■ **TASK BRIEF**:
The output is a word-for-word repeat of the listing below, free of images.

■ **RECORDS SUPPLIED**:
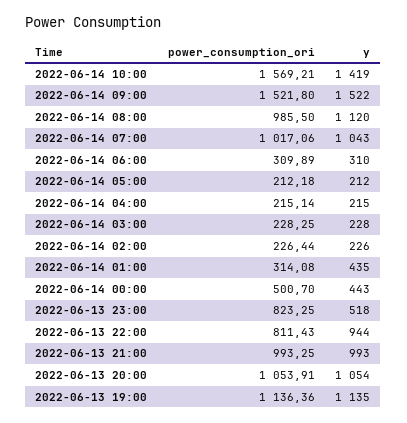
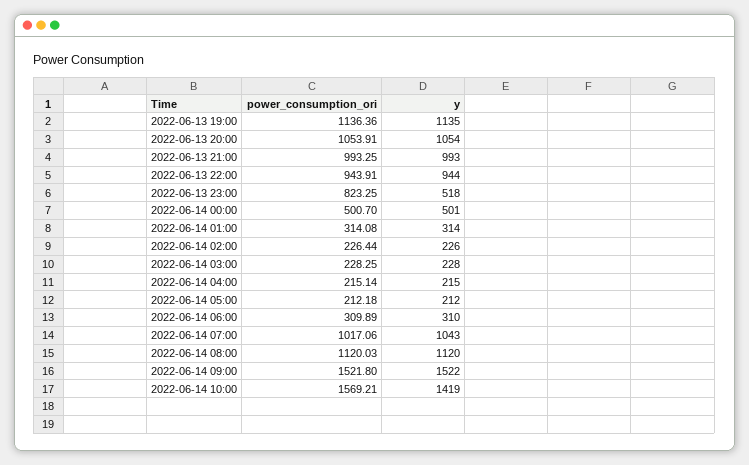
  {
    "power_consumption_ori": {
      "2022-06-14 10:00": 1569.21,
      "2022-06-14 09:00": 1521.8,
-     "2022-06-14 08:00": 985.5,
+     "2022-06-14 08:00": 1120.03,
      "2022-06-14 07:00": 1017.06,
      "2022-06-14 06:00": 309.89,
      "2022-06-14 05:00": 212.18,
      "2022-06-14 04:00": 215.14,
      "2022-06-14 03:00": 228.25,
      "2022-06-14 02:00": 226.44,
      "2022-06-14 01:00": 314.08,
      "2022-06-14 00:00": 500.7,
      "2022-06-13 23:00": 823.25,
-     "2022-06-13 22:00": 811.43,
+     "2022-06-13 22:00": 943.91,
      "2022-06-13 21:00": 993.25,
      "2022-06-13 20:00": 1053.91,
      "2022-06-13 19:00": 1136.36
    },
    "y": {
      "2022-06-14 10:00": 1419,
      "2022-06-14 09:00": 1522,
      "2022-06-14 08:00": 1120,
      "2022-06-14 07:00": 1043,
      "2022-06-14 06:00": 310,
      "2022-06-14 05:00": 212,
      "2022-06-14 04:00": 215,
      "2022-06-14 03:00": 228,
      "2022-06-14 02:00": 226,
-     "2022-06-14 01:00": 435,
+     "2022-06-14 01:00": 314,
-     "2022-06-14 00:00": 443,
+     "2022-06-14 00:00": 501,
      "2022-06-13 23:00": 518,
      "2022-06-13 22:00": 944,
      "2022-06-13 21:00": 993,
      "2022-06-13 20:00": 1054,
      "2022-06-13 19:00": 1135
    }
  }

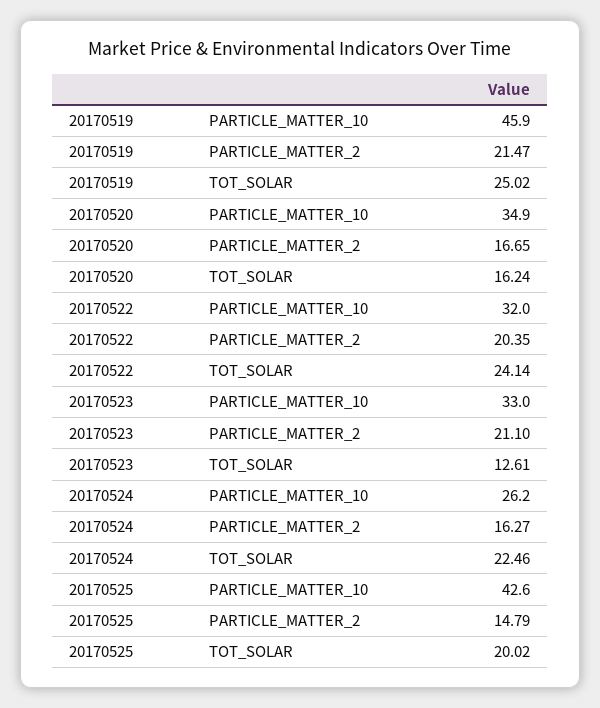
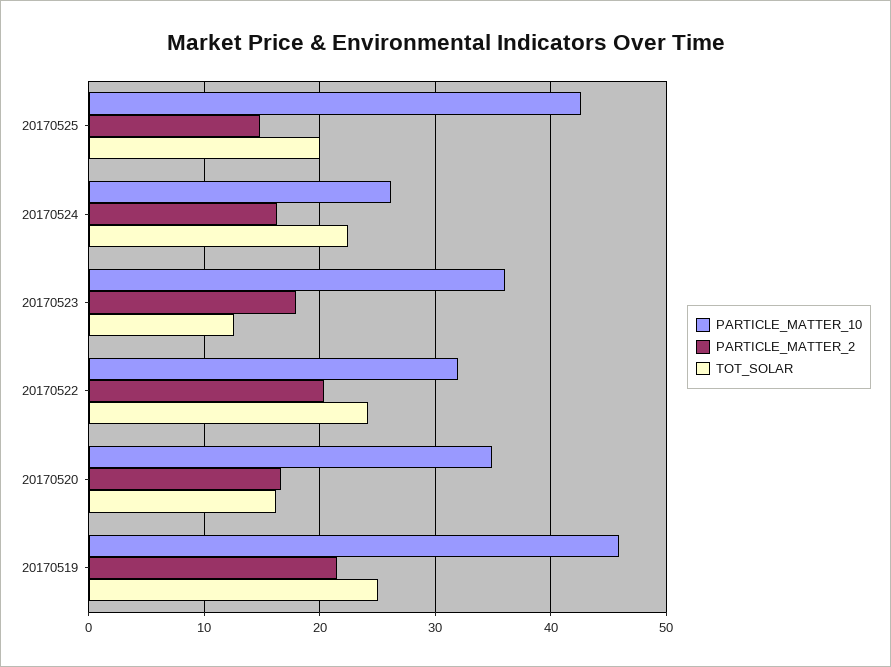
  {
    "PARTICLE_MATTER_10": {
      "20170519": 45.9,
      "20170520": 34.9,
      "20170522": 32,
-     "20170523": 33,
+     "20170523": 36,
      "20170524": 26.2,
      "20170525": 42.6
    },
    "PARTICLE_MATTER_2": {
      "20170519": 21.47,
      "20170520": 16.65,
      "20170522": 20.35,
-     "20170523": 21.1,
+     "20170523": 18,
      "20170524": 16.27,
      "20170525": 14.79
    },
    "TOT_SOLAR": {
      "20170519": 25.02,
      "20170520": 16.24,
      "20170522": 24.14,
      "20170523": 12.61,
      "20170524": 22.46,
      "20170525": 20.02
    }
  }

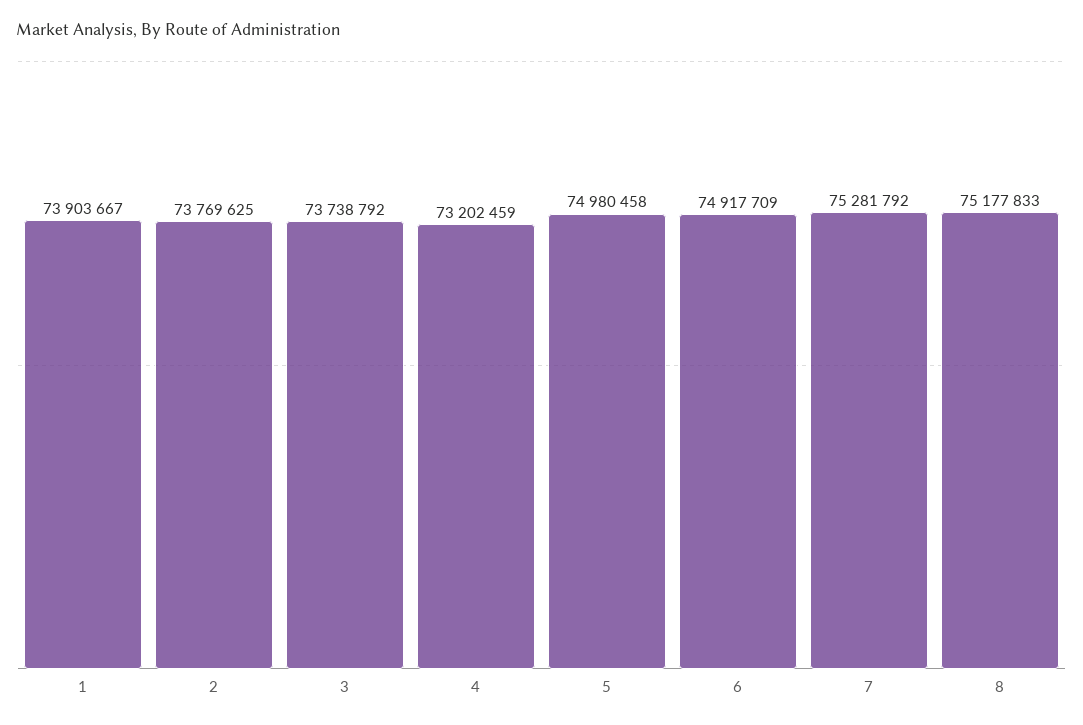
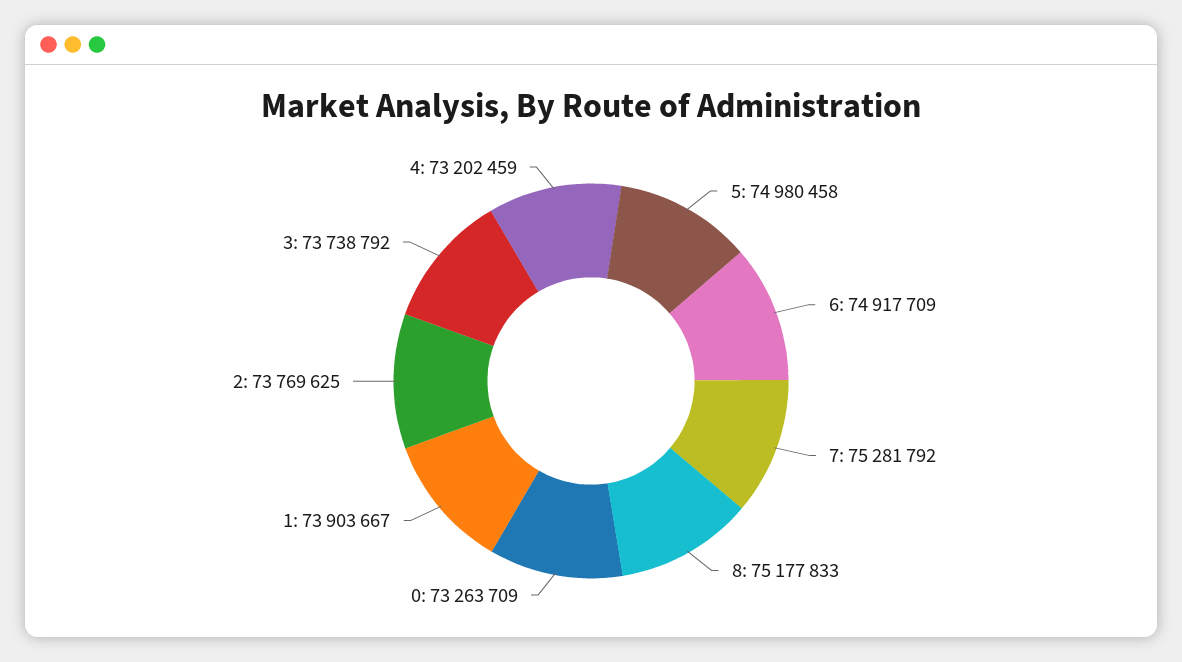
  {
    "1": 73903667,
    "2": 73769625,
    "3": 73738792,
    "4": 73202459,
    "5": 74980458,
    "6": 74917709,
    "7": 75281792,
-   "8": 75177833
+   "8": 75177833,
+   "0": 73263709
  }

■ **SOLUTION TO THE EXERCISE**:
  {
    "power_consumption_ori": {
      "2022-06-14 10:00": 1569.21,
      "2022-06-14 09:00": 1521.8,
-     "2022-06-14 08:00": 985.5,
+     "2022-06-14 08:00": 1120.03,
      "2022-06-14 07:00": 1017.06,
      "2022-06-14 06:00": 309.89,
      "2022-06-14 05:00": 212.18,
      "2022-06-14 04:00": 215.14,
      "2022-06-14 03:00": 228.25,
      "2022-06-14 02:00": 226.44,
      "2022-06-14 01:00": 314.08,
      "2022-06-14 00:00": 500.7,
      "2022-06-13 23:00": 823.25,
-     "2022-06-13 22:00": 811.43,
+     "2022-06-13 22:00": 943.91,
      "2022-06-13 21:00": 993.25,
      "2022-06-13 20:00": 1053.91,
      "2022-06-13 19:00": 1136.36
    },
    "y": {
      "2022-06-14 10:00": 1419,
      "2022-06-14 09:00": 1522,
      "2022-06-14 08:00": 1120,
      "2022-06-14 07:00": 1043,
      "2022-06-14 06:00": 310,
      "2022-06-14 05:00": 212,
      "2022-06-14 04:00": 215,
      "2022-06-14 03:00": 228,
      "2022-06-14 02:00": 226,
-     "2022-06-14 01:00": 435,
+     "2022-06-14 01:00": 314,
-     "2022-06-14 00:00": 443,
+     "2022-06-14 00:00": 501,
      "2022-06-13 23:00": 518,
      "2022-06-13 22:00": 944,
      "2022-06-13 21:00": 993,
      "2022-06-13 20:00": 1054,
      "2022-06-13 19:00": 1135
    }
  }

  {
    "PARTICLE_MATTER_10": {
      "20170519": 45.9,
      "20170520": 34.9,
      "20170522": 32,
-     "20170523": 33,
+     "20170523": 36,
      "20170524": 26.2,
      "20170525": 42.6
    },
    "PARTICLE_MATTER_2": {
      "20170519": 21.47,
      "20170520": 16.65,
      "20170522": 20.35,
-     "20170523": 21.1,
+     "20170523": 18,
      "20170524": 16.27,
      "20170525": 14.79
    },
    "TOT_SOLAR": {
      "20170519": 25.02,
      "20170520": 16.24,
      "20170522": 24.14,
      "20170523": 12.61,
      "20170524": 22.46,
      "20170525": 20.02
    }
  }

  {
    "1": 73903667,
    "2": 73769625,
    "3": 73738792,
    "4": 73202459,
    "5": 74980458,
    "6": 74917709,
    "7": 75281792,
-   "8": 75177833
+   "8": 75177833,
+   "0": 73263709
  }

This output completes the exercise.